The MSCI China Index hit a record low compared with Hong Kong stocks
Chinese stock valuations have tumbled to a record low compared with those in Hong Kong, a sign to investors that mainland equities are poised to rally even as the government cracks down on inflation. The MSCI China Index began its retreat on Nov. 8, after the country's policymakers stepped up efforts to reduce inflation by raising interest rates on Oct. 19. Its ensuing 9.4 percent slump leaves the index trading at 11.6 times estimated profit for 2011, data compiled by Bloomberg show. The MSCI Hong Kong Index, meanwhile, rallied 26 percent between July and December, beating China shares by the most in nine years and pushing its valuation to 17.5 times earnings, the highest ever compared with shares on the mainland.
Prudential Financial (PRU) and USAA Investment Management say the gap will close because China's economic growth may average 9.6 percent over the next two years, double the International Monetary Fund's forecasted average global growth of 4.4 percent for 2010 and 4.5 percent for 2011. Premium valuations in Hong Kong stocks, which are the route into China for most investors, signal that seven government-ordered increases in bank reserves and two interest rate boosts since the start of 2010 won't derail growth, they say. "Things will be all right even as China takes steps to tighten," says John Praveen, the Newark (N.J.)-based chief investment strategist at Prudential International Investments Advisers. "Chinese growth will still be good."
While the pace of China's growth will slow in the next five years, its economy need not contract, says Aaron Gurwitz, chief investment officer at Barclays Wealth and a bull on Asian stocks. The global recovery is boosting demand for Chinese goods even as the nation takes steps to cool expansion in what likely became the world's second-largest economy last year. China's exports to the U.S. totaled $283.3 billion in 2010, according to customs bureau figures released on Jan. 10. Gross domestic product in the U.S. grew at a 3.2 percent annual rate in the fourth quarter, up from 2.6 percent during the previous three months, the Commerce Dept. said on Jan. 28.
The last time Chinese stocks were this cheap relative to Hong Kong's, in June 2004, the MSCI China Index was almost two months into a 3 1/2-year bull market. Index valuations increased fivefold, and the earnings multiple climbed to 31 from 12.5, data compiled by Bloomberg show. At the time, the U.S. Federal Reserve was preparing to raise interest rates from 1 percent, a record low until policymakers cut their target for overnight loans between banks to near zero at the end of 2008.

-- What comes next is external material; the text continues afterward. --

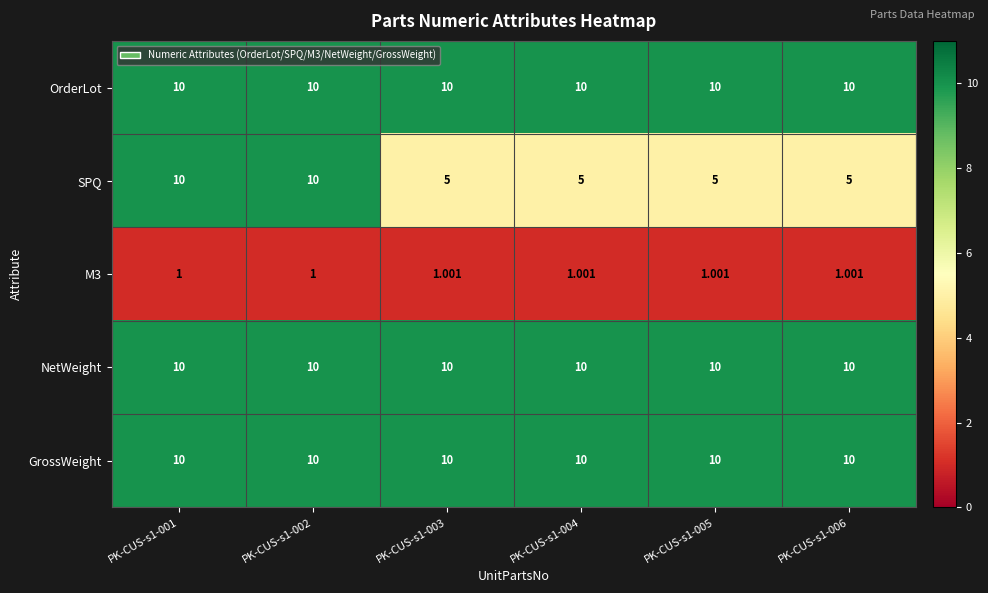

Which series changed the most between PK-CUS-s1-001 and PK-CUS-s1-005?

SPQ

Despite that history, many investors are wary. Global investors are bracing for a financial crisis in China, with 45 percent saying they expect one within five years and another 40 percent anticipating a meltdown after 2016, according to a quarterly Bloomberg Global Poll of 1,000 Bloomberg customers who are investors, traders, or analysts. "Chinese stocks look very cheap," says Terrace Chum, the Hong Kong-based managing director of greater China equities for Manulife Asset Management, which oversees $118 billion. "But no one wants to be the first to get in."
Chum won't jump in without a better feel for inflation in China. China's statistics bureau reported consumer prices rose 5.1 percent in November, the fastest pace in 28 months. "The test Chinese policymakers face is probably a little tough," says Madelynn Matlock, who helps oversee $13.8 billion at Huntington Asset Advisers in Cincinnati. "They have to find a way to keep the economy growing without overheating. The good news is they've done a good job so far."
The bottom line: China stocks are at a record low vs. Hong Kong's. Concerns over a Chinese financial crisis are keeping investors on the sidelines.